MARCH 7, 2012
Game and Fish: Wildlife are not pets
A number of reasons exist for laws
KINGMAN – There’s no denying the fact that some wildlife might appear to make for a nice pet, especially the youngsters one might believe can be domesticated.
“There’s no such thing,” said Zen Mocarski, public information officer for the Game and Fish Region 3 office in Kingman. “Yes, wild animals may sometimes appear comfortable around people and some have been taught tricks, but they are never domesticated.”
In a recent case, a Bullhead City man cited for possession of restricted live wildlife led to a barrage of e-mails, phone calls, and website postings. Many of the comments suggested the individual be allowed to keep his “pet” raccoon.
“I suppose the first question I’d have to ask would be: ‘where do you then draw the line?” Mocarski stated. “Next case will be a person with a bobcat or mountain lion kitten, then a bear cub, or coyote pups. They are native wildlife, not pets, and should never be treated as such.”
Mocarski said there are a number of reasons people should not possess live wildlife.
“I know people don’t want to simply hear ‘it’s against the law,’” Mocarski said. “They want a better understanding of why it is not legal.
“There isn’t just one reason. Unpredictable behavior can be an issue with wildlife, especially after reaching sexual maturity. Instinct is difficult to overcome. The most famous case, of course, would be Roy Horn, who was attacked by a tiger he had worked with for years in Las Vegas. Of course there was the case of the chimpanzee that attacked a woman in Connecticut.
“You can go weeks, months, or years without an incident.
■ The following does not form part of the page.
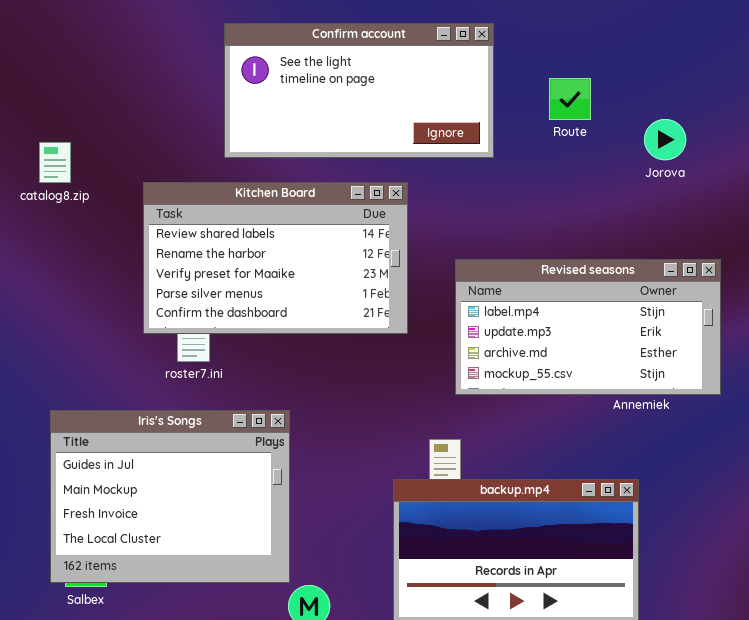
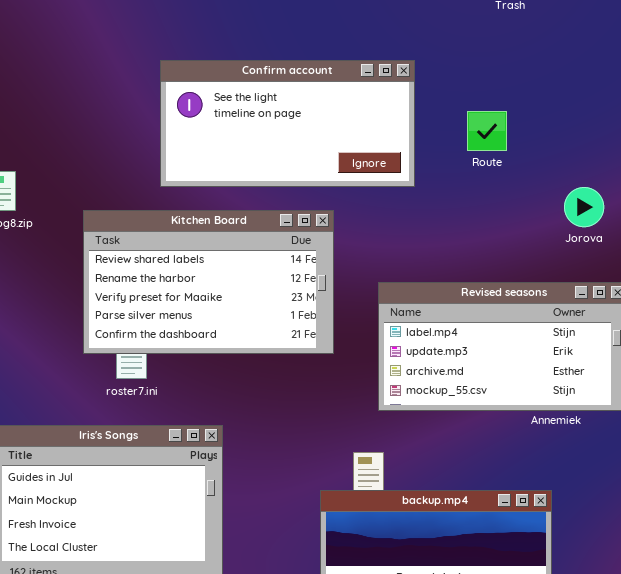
Jorova: [644,119,686,160] -> [564,187,604,227], moved

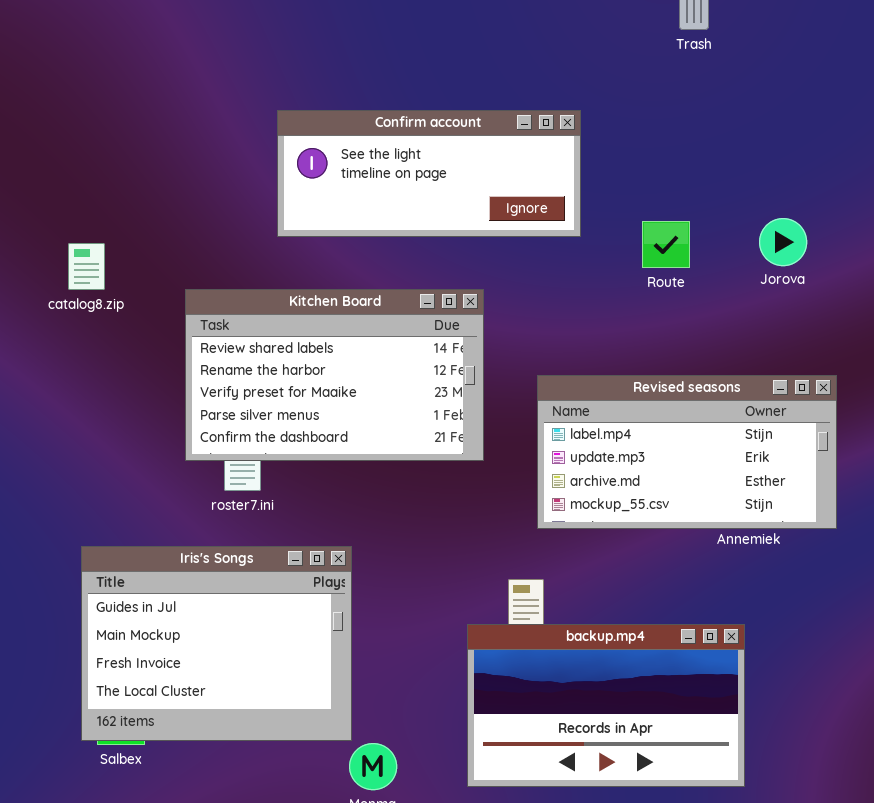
Confirm account: [160,60,415,187] -> [277,110,581,237], resized
Route: [467,111,507,151] -> [642,221,690,268], moved
Jorova: [564,187,604,227] -> [759,218,807,266], moved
You just don’t know when or if a wild animal’s natural instinct will surface.”
As for disease, there’s no research on whether vaccines used for domestic animals would be effective for wildlife, whether it be a coyote, bobcat, or raccoon.
“Rabies is nearly 100 percent fatal and a vaccine that works on a domestic dog may not work on a coyote. And let’s not forget it isn’t just how an animal impacts the one individual, but the surrounding neighbors and pets.”
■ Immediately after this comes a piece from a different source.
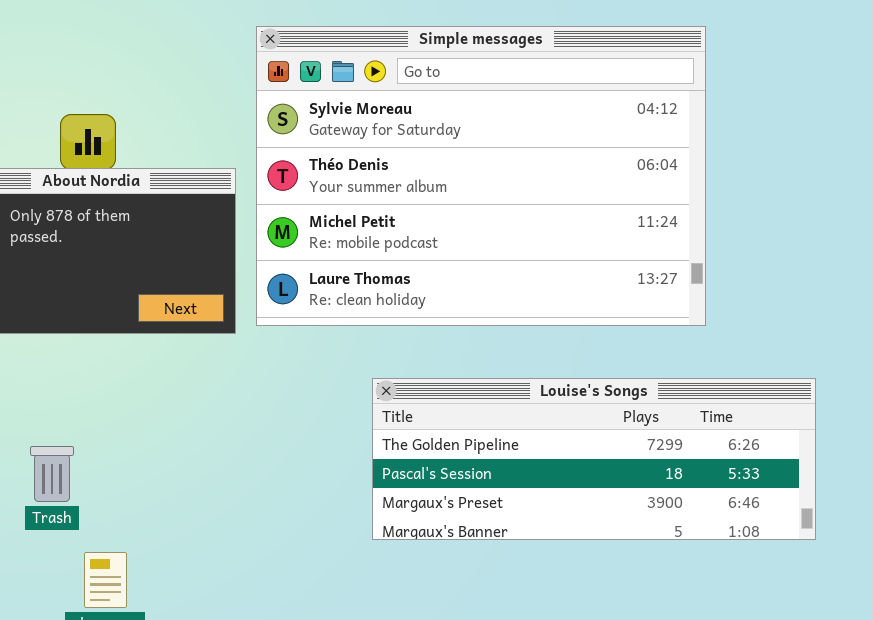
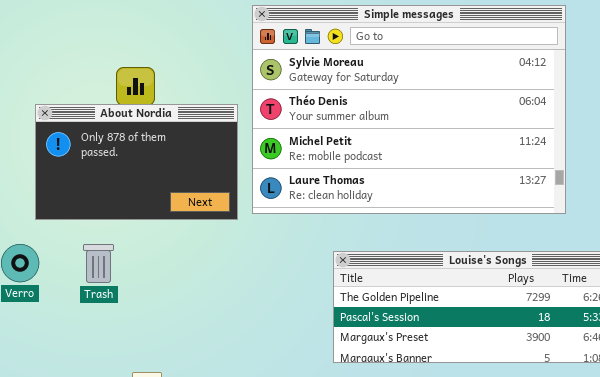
Trash: [30,446,74,502] -> [83,244,114,283], moved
Mocarski added that animals people try to domesticate often end up in zoos because as an animal gets older it becomes clear its needs can’t be met.
However, the biggest challenge to holding wildlife may be meeting an animal’s dietary needs, which can be varied.
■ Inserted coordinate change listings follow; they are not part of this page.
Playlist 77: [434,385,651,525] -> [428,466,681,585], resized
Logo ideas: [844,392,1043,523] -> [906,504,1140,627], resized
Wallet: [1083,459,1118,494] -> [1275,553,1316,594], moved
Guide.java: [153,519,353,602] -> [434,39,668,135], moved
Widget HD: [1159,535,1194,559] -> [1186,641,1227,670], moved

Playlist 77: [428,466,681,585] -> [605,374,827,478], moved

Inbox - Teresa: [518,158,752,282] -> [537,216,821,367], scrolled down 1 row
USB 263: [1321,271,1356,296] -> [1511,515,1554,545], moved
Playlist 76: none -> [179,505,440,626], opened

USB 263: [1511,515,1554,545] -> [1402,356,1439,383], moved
“There are elk in the Hualapai Mountains that will walk toward you if you shake a bag of chips,” he said. “Through years of being fed by people, the elk have been conditioned to eat such things. My question is simple: if chips aren’t particularly healthy for humans, what would make people think it is a good dietary choice for elk?”
In 1995 13 deer were killed at the Grand Canyon after becoming hooked on snack food and candy. They lost their natural ability to digest vegetation. Their muscles atrophied and they were starving to death.
“As for the recent raccoon,” Mocarski said, “it was low on calcium and phosphorous, mildly anemic, and was slightly underweight. Dog food and sweet treats should not be a staple of a raccoon’s diet.”
Mocarski said the raccoon was tested at the Adobe Mountain Wildlife Rehabilitation Center in Phoenix, where it has been given a more natural diet of various fruits, raw meat, and fish.
“Apparently it has already developed a taste for bluegill,” Mocarski said. “The raccoon will likely reach its natural weight as it receives a more balanced diet.”
Mocarski – who has seen the thin, malnourished elk in the Hualapais – remains adamant the laws exist not only for public safety, but for the health of Arizona’s wildlife.
“We have desert tortoises brought to our office every year that have either lumpy or soft shells,” he said. “It comes down to understanding the needs of wildlife. Lumpy shells are often the result of a high-protein diet and a soft shell can result from a lack of ultra-violet light.”
Game and Fish would prefer the public comply with the law so the department is not placed into a position of seizing an animal.
“But, we’ll continue to do so for the safety of the public and the health of the animal,” Mocarski said. “Seasoned biologists with years of experience have a unique understanding of wildlife. The basic message is simple: keep wildlife wild.”